Prof. Dr. Ahmet Derecik, Jg. 1978, ist seit 2013 Professor für Sport- und Bewegungswissenschaften an der Universität Osnabrück. Nach dem Studium an der Ruhr-Universität Bochum war er von 2005 bis 2009 Wissenschaftlicher Mitarbeiter an der Philipps-Universität Marburg und wurde 2011 mit einer sportpädagogischen Arbeit zum informellen Lernen an Ganztagsschulen promoviert. Von 2009 bis 2013 forschte er an der Westfälischen Wilhelms-Universität Münster zur Partizipation an Ganztagsgrundschulen. Er ist Vorstandsmitglied des Vereins „Integration durch Sport und Bildung“ e.V. und des Centrums für Bildungsforschung (CeBiS) der Westfälischen Wilhelms-Universität Münster. Er ist außerdem als Referent in der Lehrerfortbildung tätig und Moderator und Experte für Kooperative Planungen zur Schulhofumgestaltung.

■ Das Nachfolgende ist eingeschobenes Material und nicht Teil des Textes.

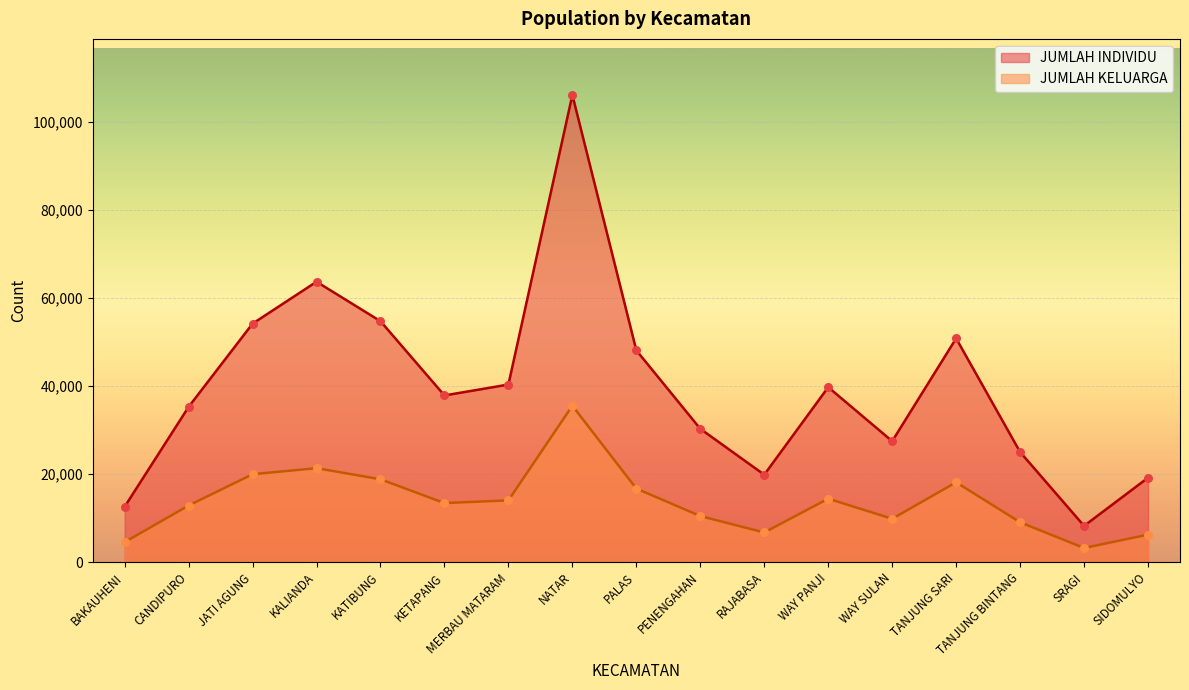

Which series has the largest total across all categories?

JUMLAH INDIVIDU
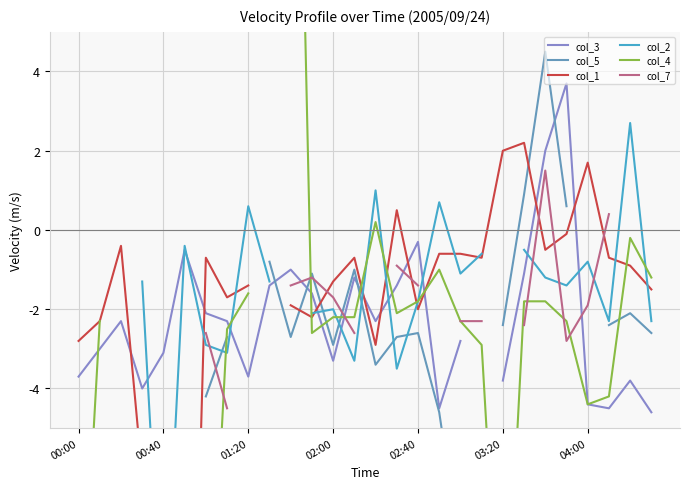

How many interior local peaks does the col_7 series have?

2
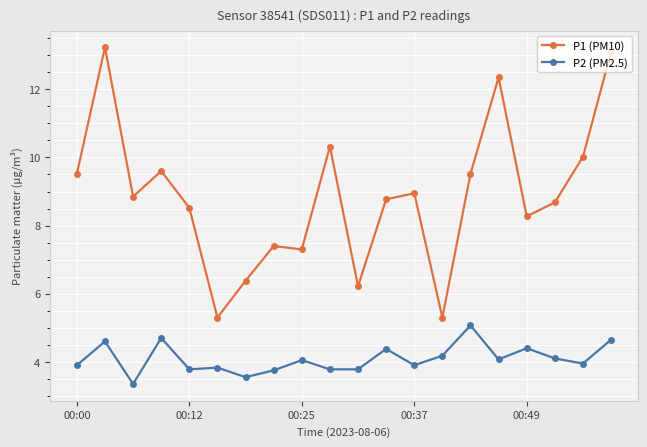

Which series has the largest total across all categories?

P1 (PM10)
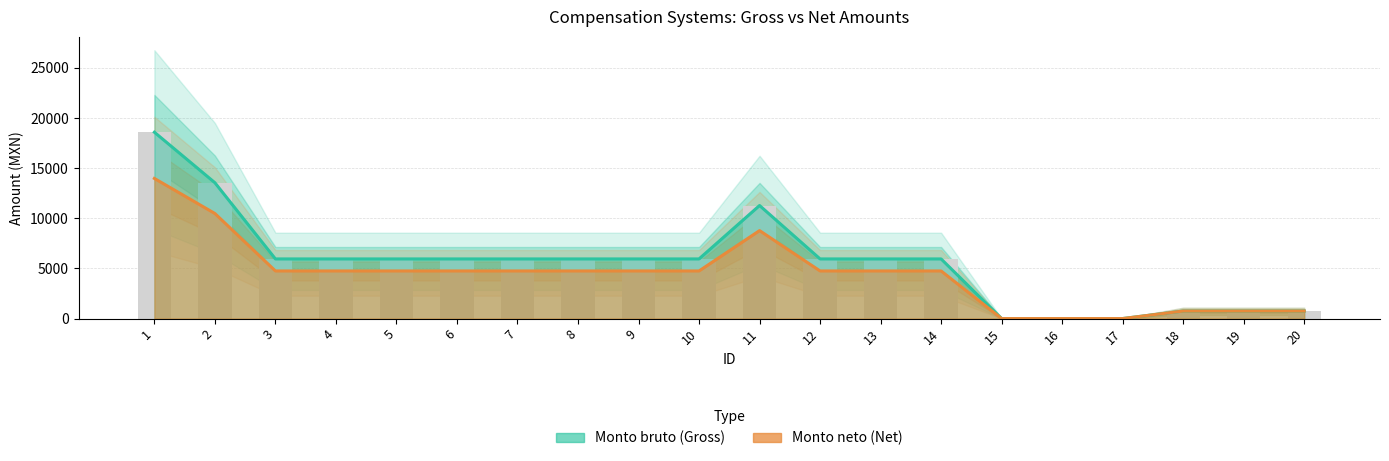

Does the chart contain stacked bars?

No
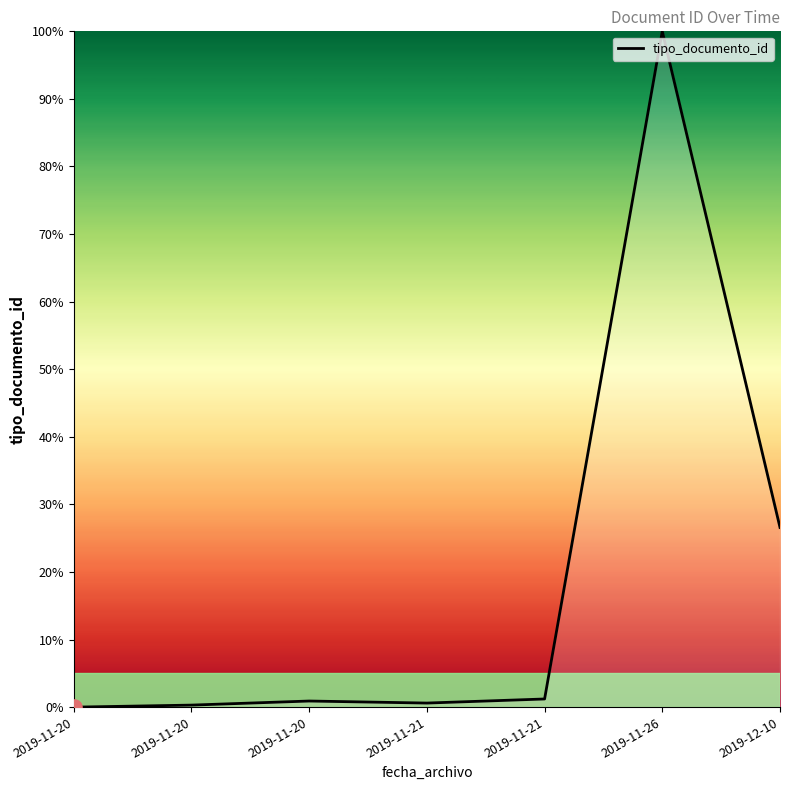

Does the chart have visible grid lines?

No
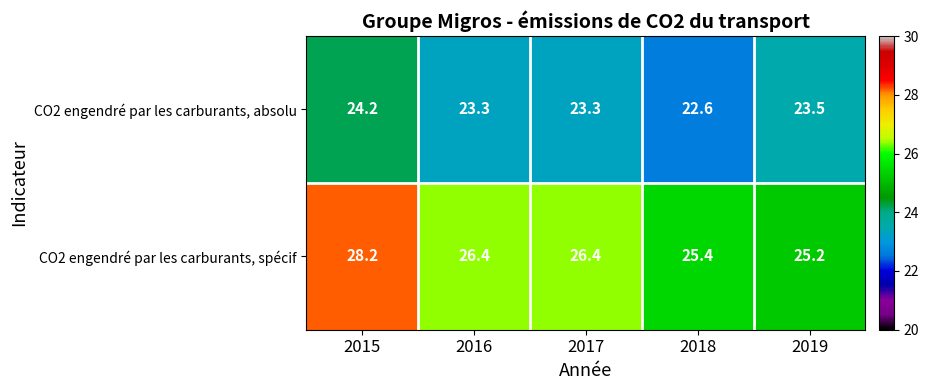

What is the difference between the CO2 engendré par les carburants, spécif values at 2017 and 2015?

1.8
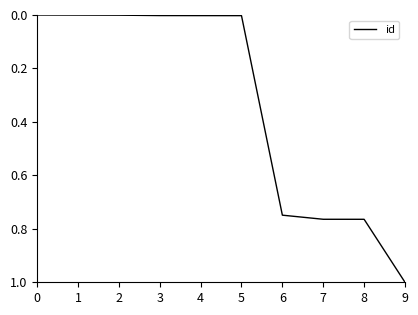

Is it true that the value at 1 is 0.0?

True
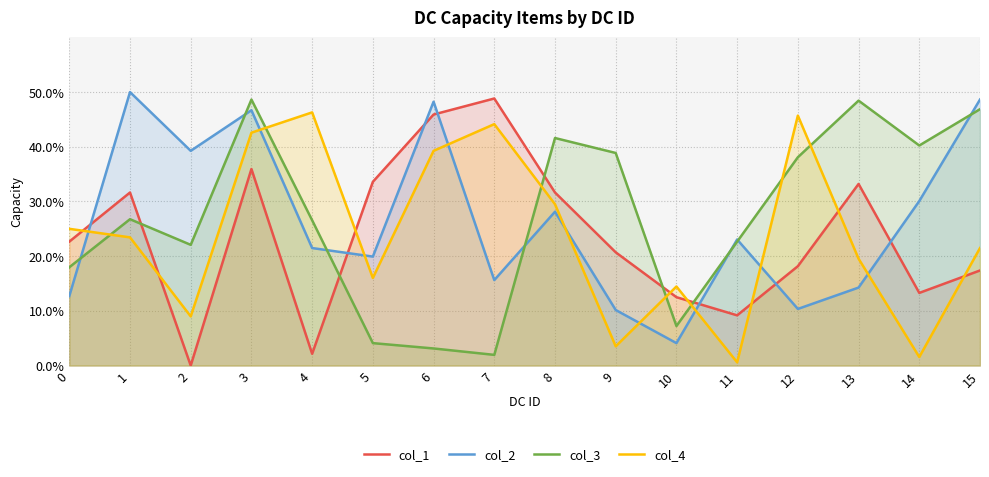

What is the difference between the highest and lowest values at 8?

0.1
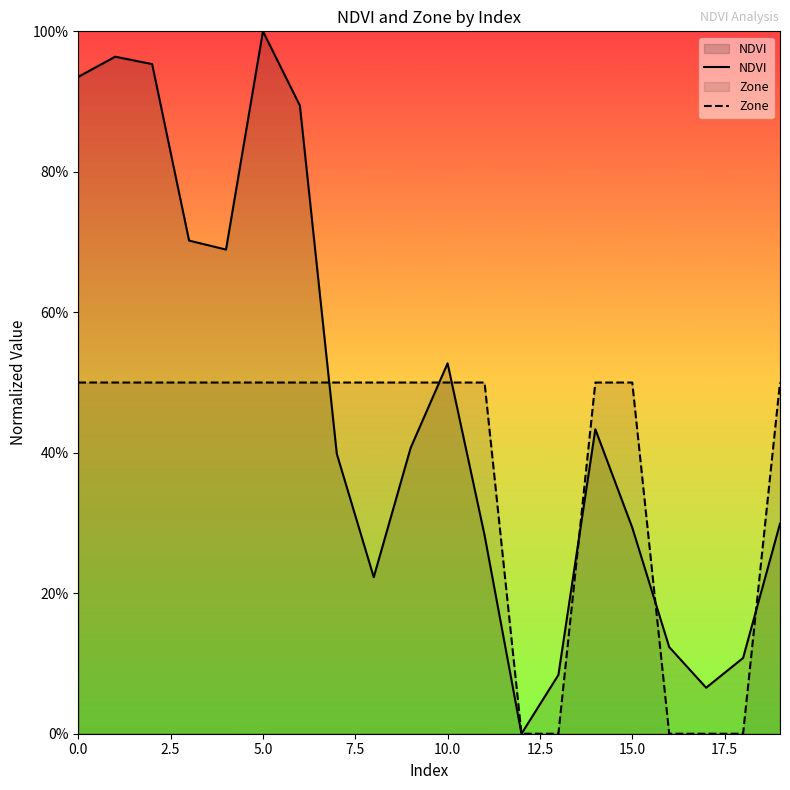

What is the spread (max minus min) of values at 3?

0.2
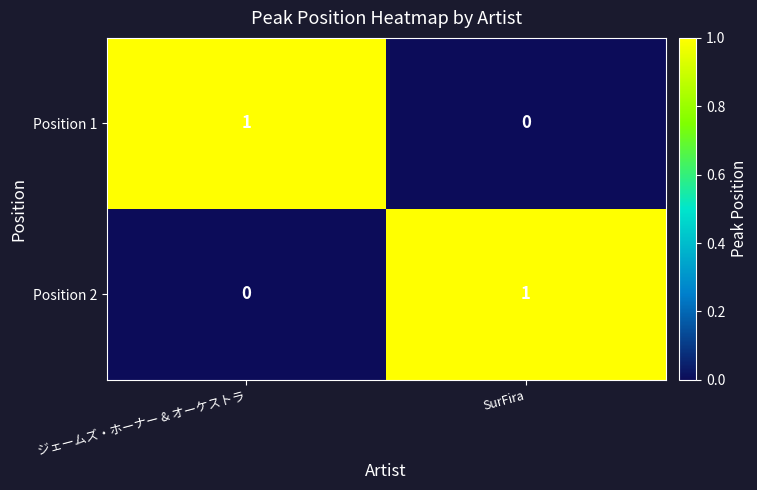

Where is Position 2 nearest to the value 0?

ジェームズ・ホーナー & オーケストラ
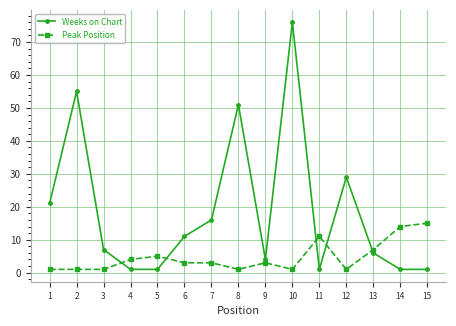

Which series has the largest total across all categories?

Weeks on Chart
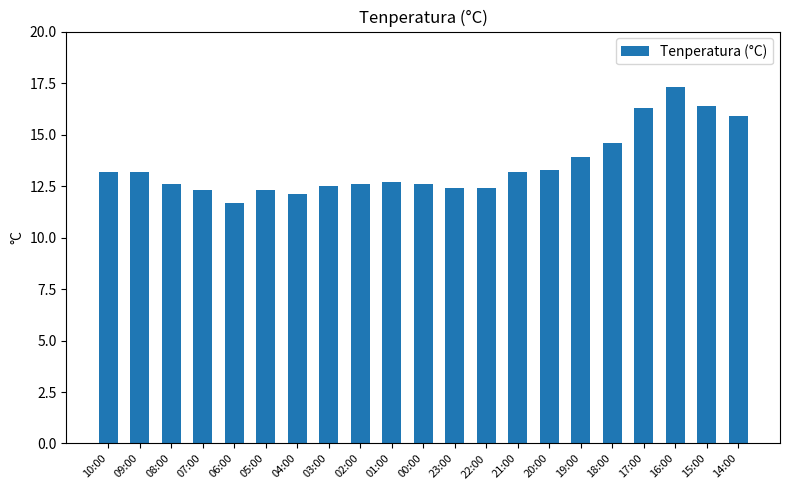

What is the change in value from 01:00 to 22:00?

-0.3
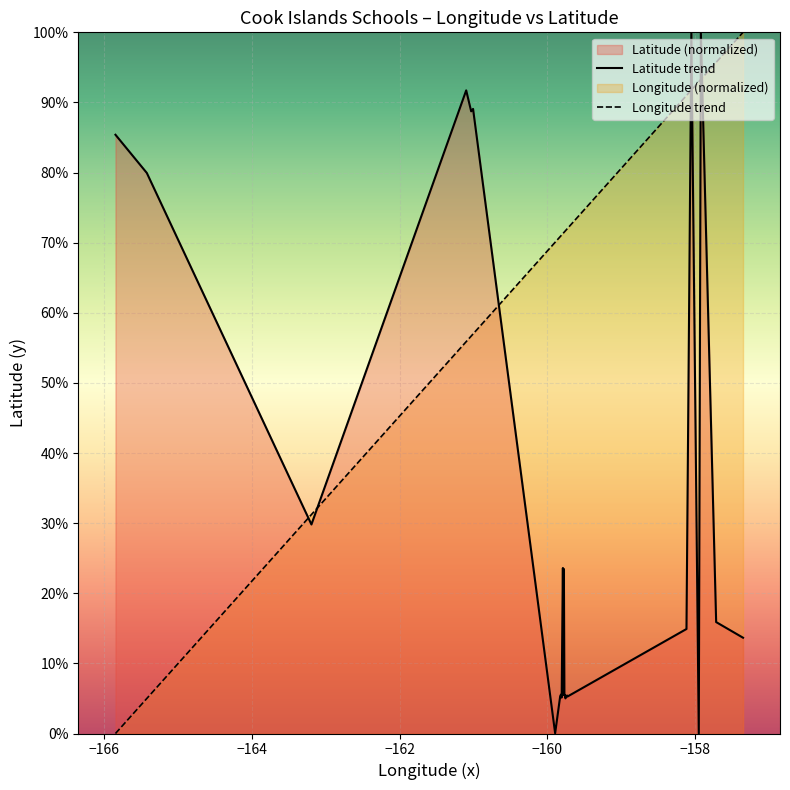

How many series are shown in this chart?

2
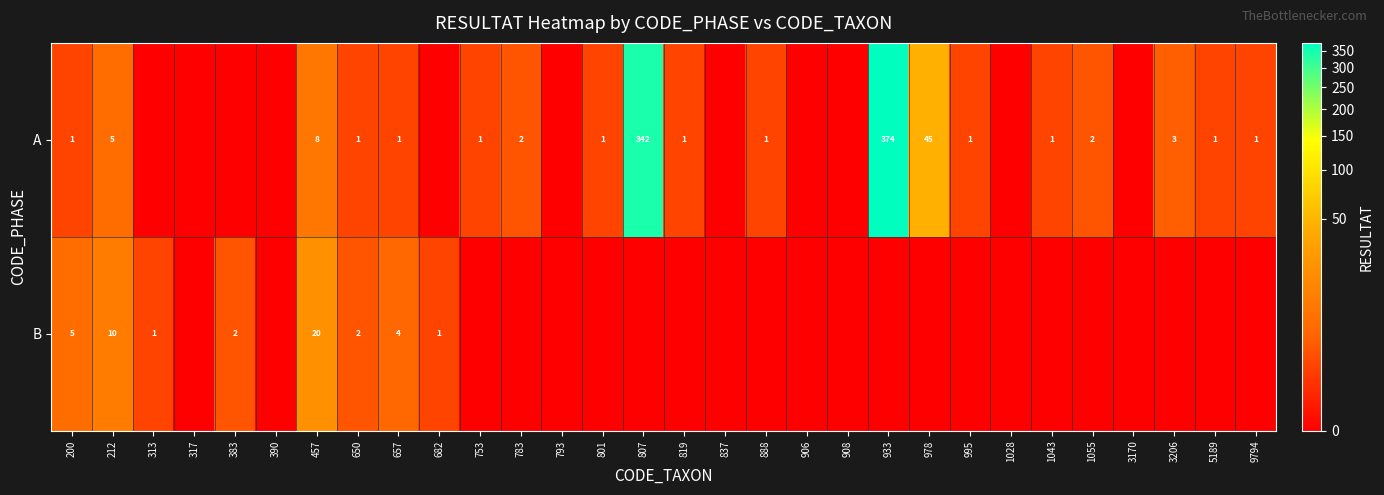

The A series shows 2 at 1043. True or false?

False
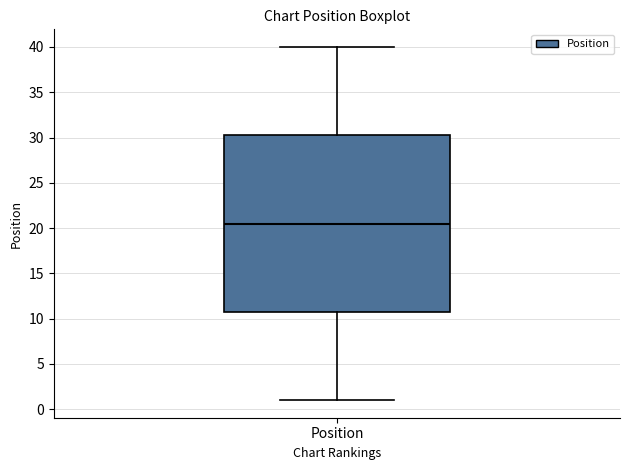

Read this box plot against the y-axis: the position of the median line, the range covered by the box, and the ends of both whiskers. The values are not printed on the chart, so give them approximately, as read against the axis.

median 20.5, box 11.0 to 30.5, whiskers 1.0 to 40.0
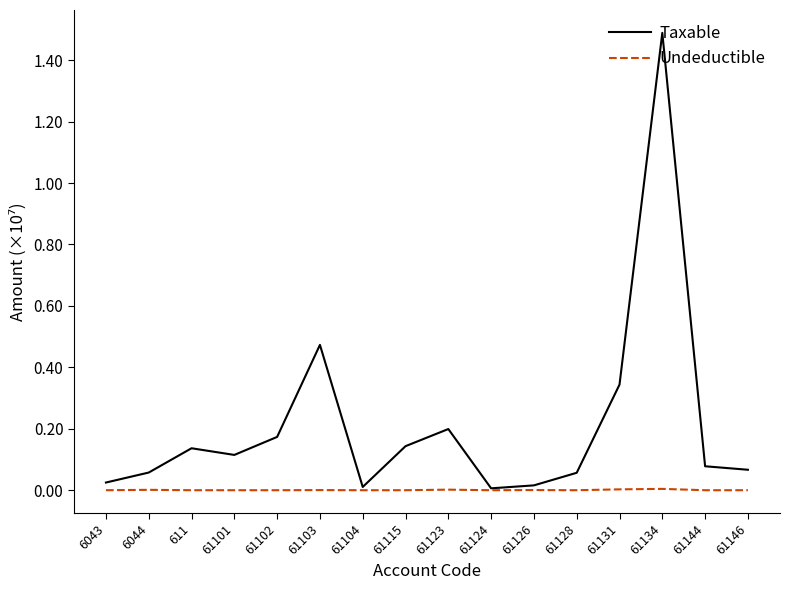

The value of Taxable at 61123 is 0.1. True or false?

False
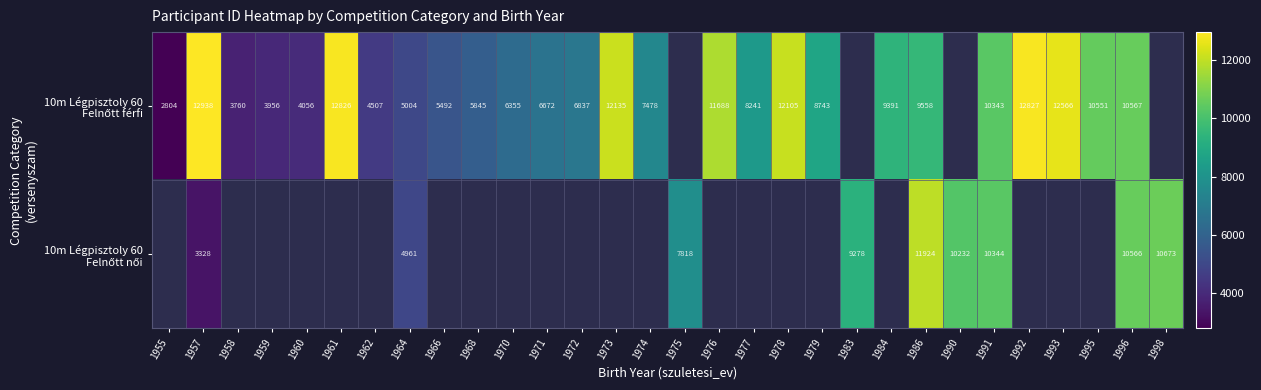

List the series in order of their overall mean, highest first.

10m Légpisztoly 60 Felnőtt férfi, 10m Légpisztoly 60 Felnőtt női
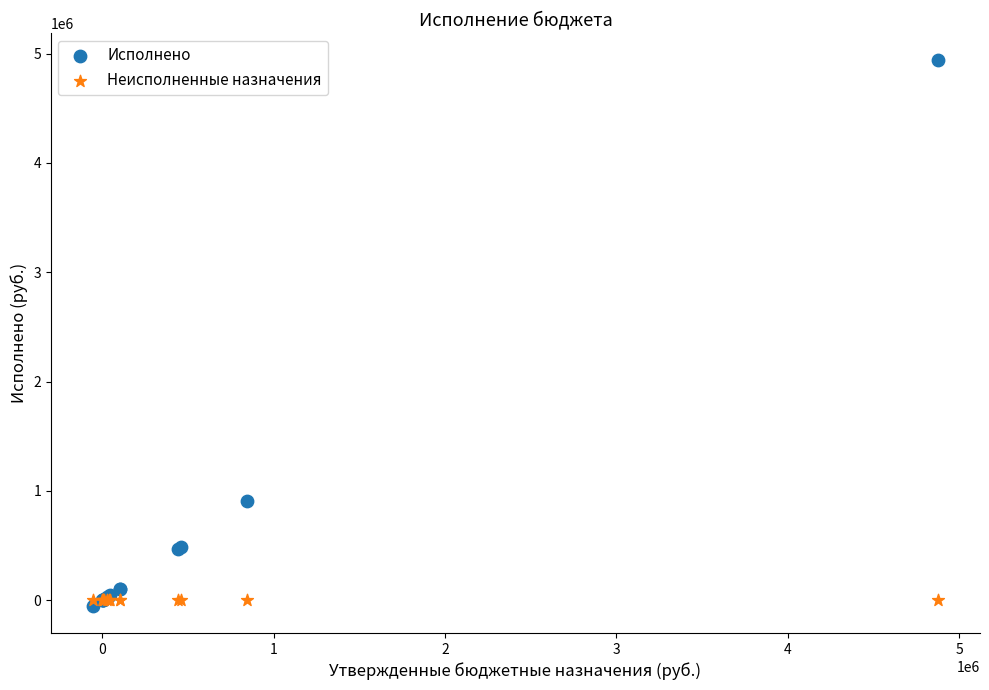

In the Исполнено series, what Y value is closest to 2442735?

906869.1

Seine Forschungsschwerpunkte sind u.a. informelles Lernen, demokratische Partizipation, Bewegung, Spiel und Sport in der Ganztagsschule, Integration und Sport.

Veröffentlichungen u. a.:

Derecik, A., M.-C. Goutin & J. Michel (2018): Partizipationsförderung in Ganztagsschulen. Innovative Theorien und komplexe Praxishinweise. Wiesbaden: Springer.

Deinet, U. & A. Derecik (2017). Partner im Sozialraum finden – Gelingensbedingungen von Kooperationen. Sport: Bündnisse! Bewegung – Bildung – Teilhabe. Frankfurt am Main: Deutsche Sportjugend.

Derecik, A. (2015): Praxisbuch Schulfreiraum. Gestaltung von Bewegungs- und Ruheräumen in der Schule. Wiesbaden: VS.


* Kanevski, R. & M. von Salisch (2011): Peer-Netzwerke und Freundschaften in Ganztagsschulen. Auswirkungen der Ganztagsschule auf die Entwicklung sozialer und emotionaler Kompetenzen von Jugendlichen. (Studien zur ganztägigen Bildung.) Weinheim: Beltz Juventa.